Только в ноябре 1575 года в Польше вновь открылся избирательный сейм, на котором московская кандидатура почти не рассматривалась. Во все время нового бескоролевья активность русского царя продолжала заключаться в повторении всех своих первоначальных требований, а нежелание раскошеливаться полностью дезавуировало промосковскую партию. Больше других голосов звучало в пользу императора Максимилиана, за него ратовали крупные польские вельможи. Неожиданно в число претендентов на польскую корону вмешался король Швеции Юхан. Шведский посол в Кракове вдруг огласил его кандидатуру, мотивируя тем, что жена Юхана есть родная сестра покойного Сигизмунда-Августа и что их сын остается по матери единственным представителем Ягеллонова рода. Но, как это не покажется странным, удачливее христианских государей в деле проведения на польский престол своей кандидатуры оказался турецкий султан. Он предложил своего ставленника, христианина по вере, но подданного Османской империи, седмиградского князя Стефана Батория. Расчет султана был прост. Он понимал, что в случае победы на сейме кандидатуры Максимилиана традиционно враждебная ему Австрия будет состоять в союзе с Речью Посполитой.
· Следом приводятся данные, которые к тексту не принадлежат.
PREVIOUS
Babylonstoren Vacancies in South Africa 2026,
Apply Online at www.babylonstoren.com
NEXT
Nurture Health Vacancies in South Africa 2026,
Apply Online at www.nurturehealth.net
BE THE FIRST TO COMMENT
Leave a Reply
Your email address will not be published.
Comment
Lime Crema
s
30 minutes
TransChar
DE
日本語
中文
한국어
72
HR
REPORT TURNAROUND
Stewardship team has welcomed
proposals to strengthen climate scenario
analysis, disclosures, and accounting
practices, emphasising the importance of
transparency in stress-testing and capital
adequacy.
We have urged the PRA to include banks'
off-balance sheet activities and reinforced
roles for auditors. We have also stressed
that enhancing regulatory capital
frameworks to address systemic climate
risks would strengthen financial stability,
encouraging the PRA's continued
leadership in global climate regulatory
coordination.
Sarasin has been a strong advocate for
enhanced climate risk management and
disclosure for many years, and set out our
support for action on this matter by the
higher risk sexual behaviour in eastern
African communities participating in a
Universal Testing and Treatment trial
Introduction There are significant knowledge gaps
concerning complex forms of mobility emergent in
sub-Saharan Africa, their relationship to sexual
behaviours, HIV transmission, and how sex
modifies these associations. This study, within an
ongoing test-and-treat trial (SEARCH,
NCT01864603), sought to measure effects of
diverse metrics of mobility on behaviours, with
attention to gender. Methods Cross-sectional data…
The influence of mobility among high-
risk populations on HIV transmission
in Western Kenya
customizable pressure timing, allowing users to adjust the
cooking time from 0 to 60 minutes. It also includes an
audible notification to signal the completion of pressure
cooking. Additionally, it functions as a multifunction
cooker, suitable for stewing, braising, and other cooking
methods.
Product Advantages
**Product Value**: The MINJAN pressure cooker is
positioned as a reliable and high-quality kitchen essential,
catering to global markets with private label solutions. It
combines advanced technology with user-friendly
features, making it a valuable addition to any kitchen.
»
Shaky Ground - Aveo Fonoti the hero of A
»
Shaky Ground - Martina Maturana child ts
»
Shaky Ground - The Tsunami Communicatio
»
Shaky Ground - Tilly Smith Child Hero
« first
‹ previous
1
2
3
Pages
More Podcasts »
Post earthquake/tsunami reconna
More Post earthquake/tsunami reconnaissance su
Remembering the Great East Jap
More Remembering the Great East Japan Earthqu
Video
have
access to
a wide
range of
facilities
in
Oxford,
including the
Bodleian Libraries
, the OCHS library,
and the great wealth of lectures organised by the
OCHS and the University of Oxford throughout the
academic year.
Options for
Едва посол седмиградского князя прибыл в Краков и после неизменного в таких случаях перечисления добродетелей и доблестей своего господина огласил его обещания, за Батория стало большинство средней и мелкой шляхты как в Литве, так и в Польше. А дальше разгул знаменитой польской вольности, доходящей до буйства, и несовершенство парламентаризма выплеснулись через край. На сейме, на котором голоса за императора и седмиградского князя поделились примерно поровну, уже никто никого не слушал. Дело закончилось тем, что 12 декабря 1575 года стоящая за германского императора партия провозгласила его королем Речи Посполитой, а 14 декабря партия сторонников Стефана Батория также провозгласила королем своего кандидата. Каждому из провозглашенных королей своя партия отправила извещение о его избрании с приглашением явиться в Краков и занять трон.